El lugar donde he sido mandado a vivir sin ninguna experiencia previa en el medio de la más huérfana inconstancia. El que me obliga a tomar por sorteo hasta la más inocente de mis decisiones, como la de creer en la más pálida idea...

mayo 05, 2011

Las toxinas urbanas


Se distribuye y propaga en todas las direcciones, como la luz, una noción emocional de la realidad compuesta de una mezcla de desalentadora sordidez y una potente invitación al hartazgo de vivir. Los medios dan el amargo veneno y también tienen preparado el dulce antídoto en la fragua del entretenimiento simplista. Se puede observar sin mayor esfuerzo el trazado de las coordenadas del odio bien direccionadas, la festejada altivez de los cínicos, el orgulloso desdén de los atropelladores y el derrotado reclamo de los atropellados, la infinita soberbia de una injusticia que es exhibida en su trabajosa impunidad con una función aleccionadora.
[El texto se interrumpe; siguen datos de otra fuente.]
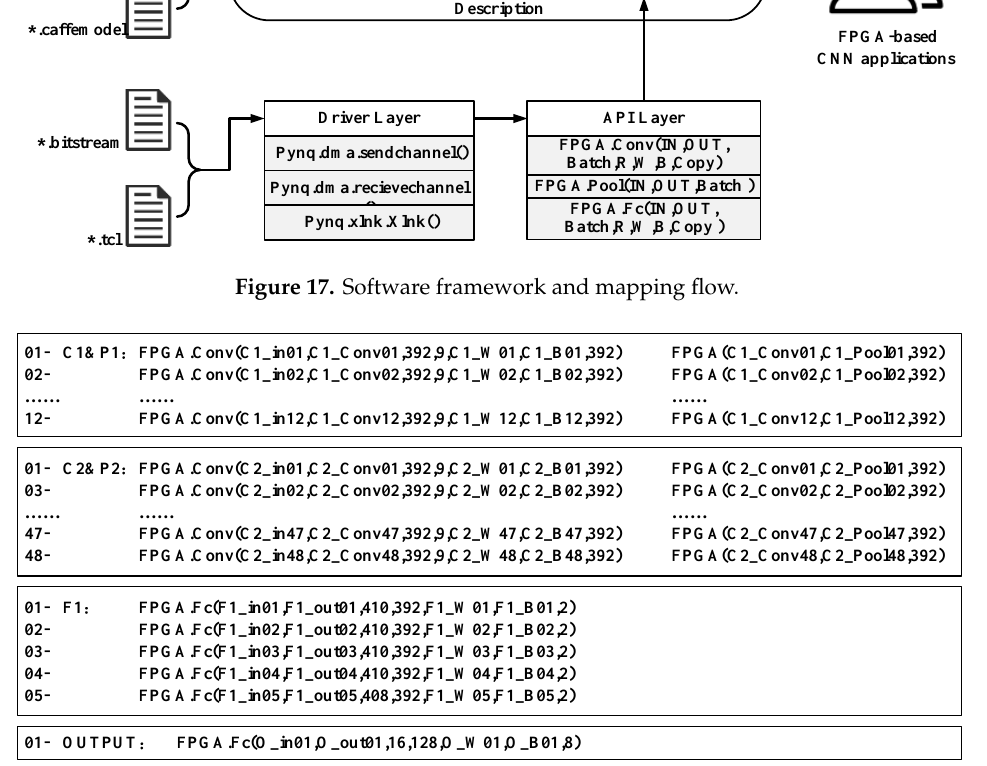
Figure 18. LeNet-F model-3 constructed by using an API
Todo ese ritual unanimizado de resignada adaptación hace del retro-post-moderno hombre-masa, un mero receptor de los caprichos tiranos de los mejor posicionados que él.
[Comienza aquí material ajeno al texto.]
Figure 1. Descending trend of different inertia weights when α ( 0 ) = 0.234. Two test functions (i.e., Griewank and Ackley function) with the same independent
La población rugiente de las ciudades se dispone para vivir el acontecimiento de su duración activa como un espectáculo banal. La vida en las megalópolis es infinitamente pública; por más hormiga que uno parezca no deja de ser partícipe de un hormiguero trascendental, y puede a la vez ser profundamente solitaria a través del choque violento contra la agresiva indiferencia y la hostilidad irremediable por defecto que se huele ante cada aproximación al Otro.

El aplauso social, aplauso virtual que opera a nivel de una profunda psicología, contiene el núcleo de la fatal dependencia ante el Todo. Los medios de masas son los únicos capaces de soldar vínculos volátiles para superar el estado de suprema fragmentación, por ello el ciudadano de una megalópolis es el más dependiente de esos medios, hambreado como está de referencias colectivas unificadoras, abrumado por un entorno que es opresor en si mismo por una mera cuestión de escala; la compañía amenazante de la poderosa masa física del gigante urbano, visto como inmanejable, tortuoso y caprichoso. La vida en pequeñas poblaciones plantea la dicotomía de un elevado control social a nivel psicológico originado en la insoportable sensación de vecindad con todos sus habitantes, a la vez que permite acumular la familiar sensación de dominio sobre un entorno físico módico y accesible. La megalópolis ofrece en cambio la seducción libertina de subsumirse en la malla permeable del anonimato. Será clave para comprender el traqueteo de lo social, distinguir los resortes básicos del llamado nuevo proceso de distribución de la pobreza.